2. Use of the molecular probe combination according to claim 1 in any one of the following, characterized in that, (1) Construct a predictive model for the high and low lysine content of fresh corn kernels; (2) Gene selection breeding of high-quality protein fresh corn; the high-quality protein fresh corn is corn with high lysine content; the high lysine content is lysine content higher than 0.4g / 100g.
3. A method for constructing a predictive model for the lysine content of fresh corn kernels, characterized in that, The process includes the following steps: detecting the genotype and lysine content of 20,000 SNP sites in the molecular probe combination described in claim 1 in multiple maize materials, performing missing data imputation analysis of genotype data using Beagle software, inputting the detected genotype and lysine content into the rrBLUP software package, performing whole-genome selection study, and obtaining a prediction model.

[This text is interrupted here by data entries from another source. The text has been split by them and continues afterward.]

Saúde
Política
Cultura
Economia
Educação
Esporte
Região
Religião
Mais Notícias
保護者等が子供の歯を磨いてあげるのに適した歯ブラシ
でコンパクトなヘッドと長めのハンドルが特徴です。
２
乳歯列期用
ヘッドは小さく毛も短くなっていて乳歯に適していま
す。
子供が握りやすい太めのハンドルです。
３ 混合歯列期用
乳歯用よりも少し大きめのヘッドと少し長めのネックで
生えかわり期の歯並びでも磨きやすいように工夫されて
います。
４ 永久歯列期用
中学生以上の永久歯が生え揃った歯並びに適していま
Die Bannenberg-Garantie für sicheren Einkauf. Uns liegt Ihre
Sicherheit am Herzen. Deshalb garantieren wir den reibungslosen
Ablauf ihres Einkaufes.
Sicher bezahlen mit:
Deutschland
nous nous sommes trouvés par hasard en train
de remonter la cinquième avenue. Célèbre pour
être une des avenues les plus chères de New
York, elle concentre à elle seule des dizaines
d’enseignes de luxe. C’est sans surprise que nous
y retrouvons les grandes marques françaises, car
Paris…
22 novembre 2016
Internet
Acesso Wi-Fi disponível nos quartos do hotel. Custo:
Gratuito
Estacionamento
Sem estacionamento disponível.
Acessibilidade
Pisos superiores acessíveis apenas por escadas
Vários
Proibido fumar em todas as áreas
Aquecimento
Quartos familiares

4. The method according to claim 3, characterized in that, The multiple maize materials include waxy maize inbred lines, sweet maize inbred lines, and sweet-waxy double recessive inbred lines.
5. A predictive model for the lysine content of fresh corn kernels, characterized in that, It is obtained by the method described in claim 3 or 4.

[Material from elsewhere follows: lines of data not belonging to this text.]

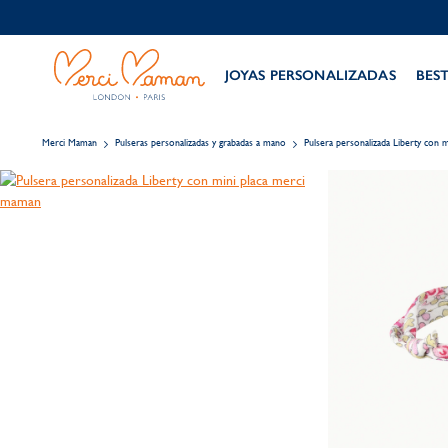
JOYAS PERSONALIZADAS
BES
Merci Maman
Pulseras personalizadas y grabadas a mano
Pulsera personalizada Liberty con m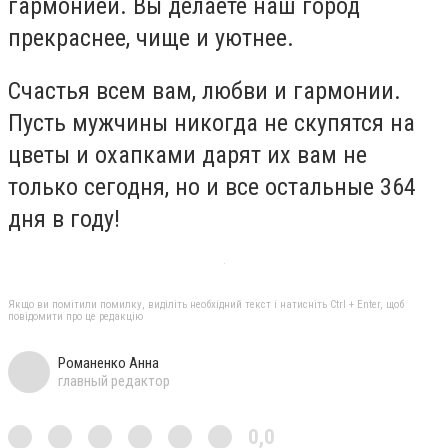
гармонией. Вы делаете наш город
прекраснее, чище и уютнее.
Счастья всем вам, любви и гармонии.
Пусть мужчины никогда не скупятся на
цветы и охапками дарят их вам не
только сегодня, но и все остальные 364
дня в году!
Якщо ви помітили помилку, виділіть необхідний текст і натисніть Ctrl + Enter, щоб
повідомити про це редакцію
Романенко Анна
главный редактор
0,0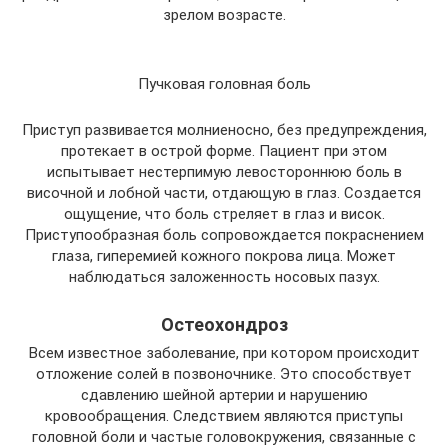
зрелом возрасте.
Пучковая головная боль
Приступ развивается молниеносно, без предупреждения,
протекает в острой форме. Пациент при этом
испытывает нестерпимую левостороннюю боль в
височной и лобной части, отдающую в глаз. Создается
ощущение, что боль стреляет в глаз и висок.
Приступообразная боль сопровождается покраснением
глаза, гиперемией кожного покрова лица. Может
наблюдаться заложенность носовых пазух.
Остеохондроз
Всем известное заболевание, при котором происходит
отложение солей в позвоночнике. Это способствует
сдавлению шейной артерии и нарушению
кровообращения. Следствием являются приступы
головной боли и частые головокружения, связанные с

6. The application of the prediction model described in claim 5 in predicting the lysine content of fresh corn kernels.
7. A method for predicting the lysine content of fresh corn kernels, characterized in that, The process includes the following steps: identifying the genotype of the SNP molecular marker combination in claim 1 in the sample to be tested; performing missing data imputation analysis of the genotype data using Beagle software; inputting the genotype into the prediction model described in claim 5; performing whole-genome selection study using the rrBLUP software package to obtain the breeding value; after obtaining the breeding value of the maize sample to be tested, sorting it from top to bottom, and considering the maize samples corresponding to the top 20% of the breeding values as maize samples with high lysine content.